By Cheryl Pellerin
American Forces Press Service
WASHINGTON, July 18, 2012 – As Syrian
violence escalates and concerns grow about that nation’s chemical weapon
stores, Defense Secretary Leon E. Panetta said today the international
community must place maximum pressure on President Bashar Assad to accept a
peaceful transition from power.
“What is happening in Syria represents a
real escalation in the fighting, and … by ignoring appeals by the international
community [for Assad to step down], the violence there has only gotten worse
and the loss of lives has only increased,” Panetta said, “which tells us that
this is a situation that is rapidly spinning out of control.”
Panetta and British Secretary of State
for Defense Philip Hammond briefed the press this morning after a bilateral
breakfast meeting.
Both responded to questions about the
reported assassinations in Damascus today of Syrian Defense Minister Dawoud
Rajha and deputy defense minister Gen. Assef Shawkat, who was married to one of
Assad’s sisters. Both were said to have been killed in a suicide bombing.
Syria’s state-run television said
Interior Minister Mohammed Shaar was wounded in the blast, which reports said
targeted a high-level security meeting.
“We're all horrified by the level of
loss of life, the atrocities against civilian populations being carried out in
Syria,” Hammond said, adding, “ … There is a sense that the situation is
deteriorating and is becoming more and more unpredictable.”
Panetta and Hammond also addressed
concerns about Syria’s stockpile of chemical weapons and the regime’s potential
use of the munitions against its own citizens. The possibility has been raised
by Nawaf al-Fares, Syria's ambassador to Iraq, who defected from the Assad
regime July 11.
The secretary said the United States has
made very clear to Assad and his regime “that they have a responsibility to
safeguard their chemical sites and that we will hold them responsible should
anything happen with regards to those sites.”
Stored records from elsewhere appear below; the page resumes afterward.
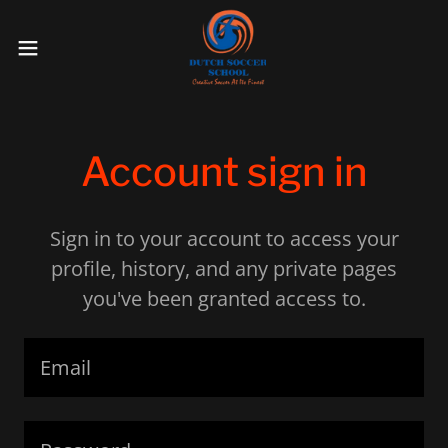
Account sign in
Sign in to your account to access your
profile, history, and any private pages
you've been granted access to.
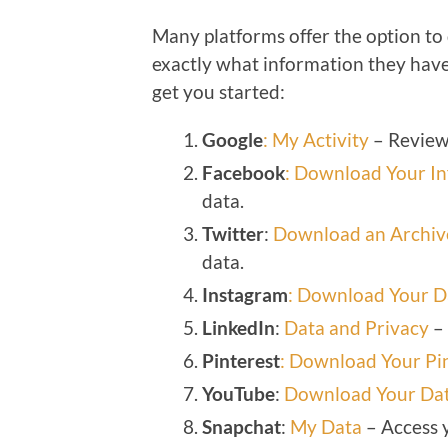
Many platforms offer the option to
exactly what information they have
get you started:
Google
: My Activity
– Review 
Facebook
: Download Your I
data.
Twitter
:
Download an Archive
data.
Instagram
: Download Your D
LinkedIn
:
Data and Privacy
– 
Pinterest
: Download Your Pi
YouTube
:
Download Your Da
Snapchat
:
My Data
– Access 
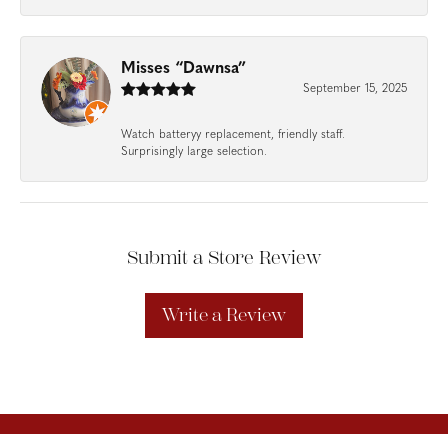
Misses “Dawnsa”
September 15, 2025
Watch batteryy replacement, friendly staff.
Surprisingly large selection.
Submit a Store Review
Write a Review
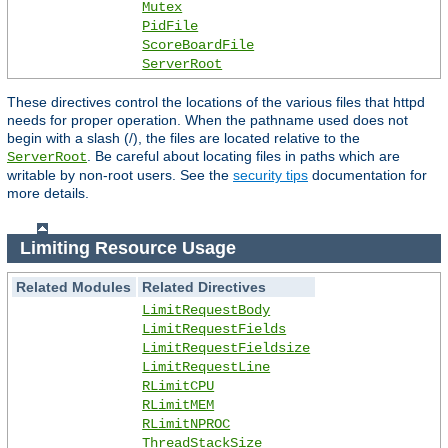
Mutex
PidFile
ScoreBoardFile
ServerRoot
These directives control the locations of the various files that httpd
needs for proper operation. When the pathname used does not
begin with a slash (/), the files are located relative to the
. Be careful about locating files in paths which are
ServerRoot
writable by non-root users. See the
security tips
documentation for
more details.
Limiting Resource Usage
Related Modules
Related Directives
LimitRequestBody
LimitRequestFields
LimitRequestFieldsize
LimitRequestLine
RLimitCPU
RLimitMEM
RLimitNPROC
ThreadStackSize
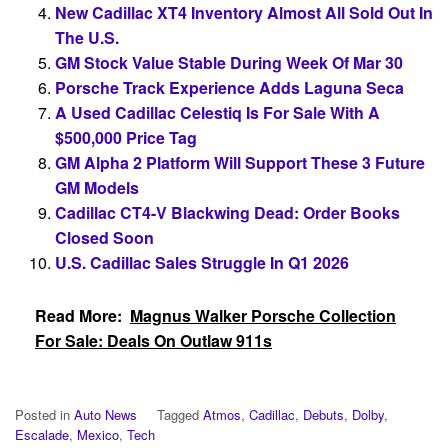
New Cadillac XT4 Inventory Almost All Sold Out In
The U.S.
GM Stock Value Stable During Week Of Mar 30
Porsche Track Experience Adds Laguna Seca
A Used Cadillac Celestiq Is For Sale With A
$500,000 Price Tag
GM Alpha 2 Platform Will Support These 3 Future
GM Models
Cadillac CT4-V Blackwing Dead: Order Books
Closed Soon
U.S. Cadillac Sales Struggle In Q1 2026
Read More:
Magnus Walker Porsche Collection
For Sale: Deals On Outlaw 911s
Posted in
Auto News
Tagged
Atmos
,
Cadillac
,
Debuts
,
Dolby
,
Escalade
,
Mexico
,
Tech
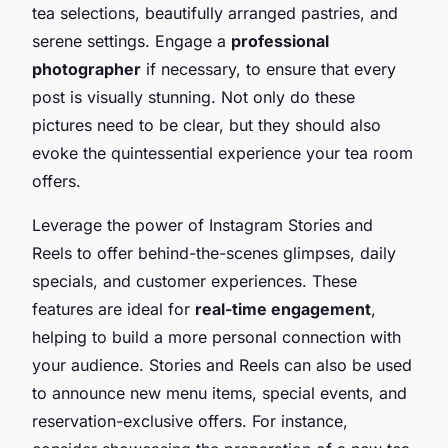
tea selections, beautifully arranged pastries, and
serene settings. Engage a
professional
photographer
if necessary, to ensure that every
post is visually stunning. Not only do these
pictures need to be clear, but they should also
evoke the quintessential experience your tea room
offers.
Leverage the power of Instagram Stories and
Reels to offer behind-the-scenes glimpses, daily
specials, and customer experiences. These
features are ideal for
real-time engagement
,
helping to build a more personal connection with
your audience. Stories and Reels can also be used
to announce new menu items, special events, and
reservation-exclusive offers. For instance,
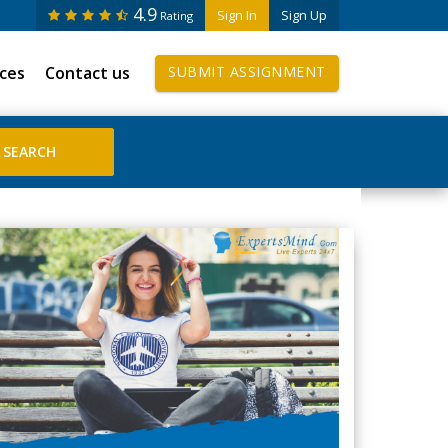
4.9
Sign In
Sign Up
Rating
ices
Contact us
SUBMIT ASSIGNMENT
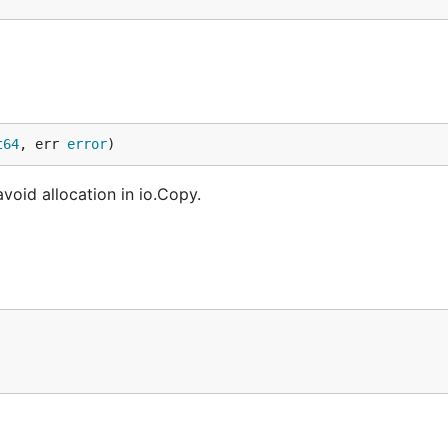
t64
, err 
error
)
void allocation in io.Copy.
Panetta added, “This is something that
we and our allies are working very closely together [on] to ensure that they
are fulfilling their responsibility to effectively secure these chemical
sites.”
Hammond said the international community
is “watching very carefully how the Syrians discharge their obligations with
regard to these chemical weapon sites that they're sitting on.”
It is in everyone’s interest, he said,
“that despite the chaos in the country, these sites remain under tight control
and that there is no proliferation of materials out of those sites, and
certainly no use of them against the civilian population.”
Hammond added, “We have differences with
other international players on some issues but I think this is an area where
all the major international players share a desire, a necessity to see these
weapons kept under tight control and not used in any way, shape or form.”
Panetta said it’s more essential than
ever that the United States and the international community “continue to work
together through the United Nations, through whatever possible vehicles we
have, to bring additional pressure on Assad to step down and to allow for a
peaceful transition of government there in Syria.”